Define $Z \equiv X_n^{\frac{n-2}{n-1}}$. Then by the change-of-variable formula we obtain that $$ f_{Z}(z) = \frac {n-1}{n-2}z^{\frac {1}{n-2}} \qquad [1]$$

which is a beta distribution $B(a,b)$ with $a= \frac {n-1}{n-2}$ and $b=1$.

Now the distribution of the product, call it $Z_{\pi}$, of $n-1$ i.i.d. $U(0,1)$ random variables is (see here for the n-case)

$$ f_{Z_{\pi}}(z_{\pi}) = \frac {1}{(n-2)!}\cdot \Big(-\ln z_{\pi}\Big)^{n-2} $$

Define $G \equiv \left(Z_{\pi}\right)^{\frac {1}{n-1}}$, i.e. the geometric mean.

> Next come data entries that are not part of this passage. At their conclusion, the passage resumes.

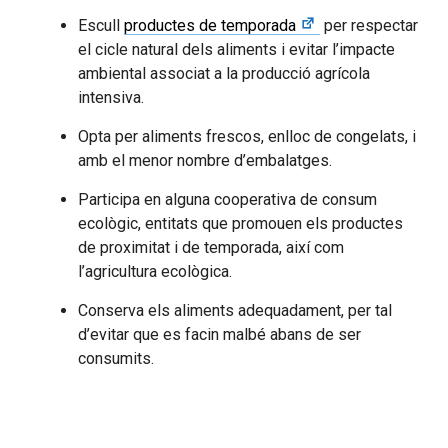
Escull
productes de temporada
per respectar
el cicle natural dels aliments i evitar l’impacte
ambiental associat a la producció agrícola
intensiva.
Opta per aliments frescos, enlloc de congelats, i
amb el menor nombre d’embalatges.
Participa en alguna cooperativa de consum
ecològic, entitats que promouen els productes
de proximitat i de temporada, així com
l’agricultura ecològica.
Conserva els aliments adequadament, per tal
d’evitar que es facin malbé abans de ser
consumits.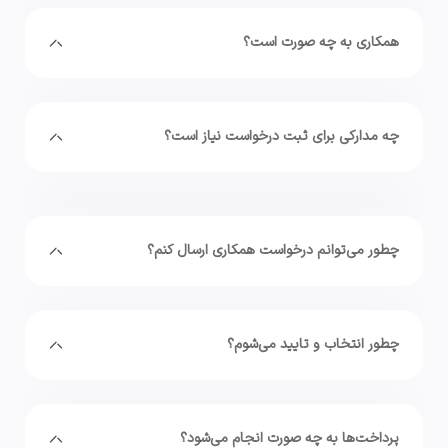
همکاری به چه صورت است؟
چه مدارکی برای ثبت درخواست نیاز است؟
چطور می‌توانم درخواست همکاری ارسال کنم؟
چطور انتخاب و تایید می‌شوم؟
پرداخت‌ها به چه صورت انجام می‌شود؟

Applying here the change of variable formula we obtain

$$f_G(g) = \frac {(n-1)^{n-1}}{(n-2)!}\Big(-g\ln g\Big)^{n-2} \qquad [2]$$

Now your variable has a ratio distribution , $Y_n = Z/G$ with both variables having support in $(0,1)$, so

$$f_{Y_n}(y_n) = \int_0^1g\frac {n-1}{n-2}(gy_n)^{\frac {1}{n-2}}\frac {(n-1)^{n-1}}{(n-2)!}\Big(-g\ln g\Big)^{n-2}dg $$

$$=(y_n)^{\frac {1}{n-2}}\frac {1}{n-2}\frac {(n-1)^{n}}{(n-2)!}\int_0^1g^{\frac {n-1 + (n-2)^2)}{n-2}}\Big(-\ln g\Big)^{n-2}dg $$

...but I am just back from the dentist, so I am leaving this final integration to you.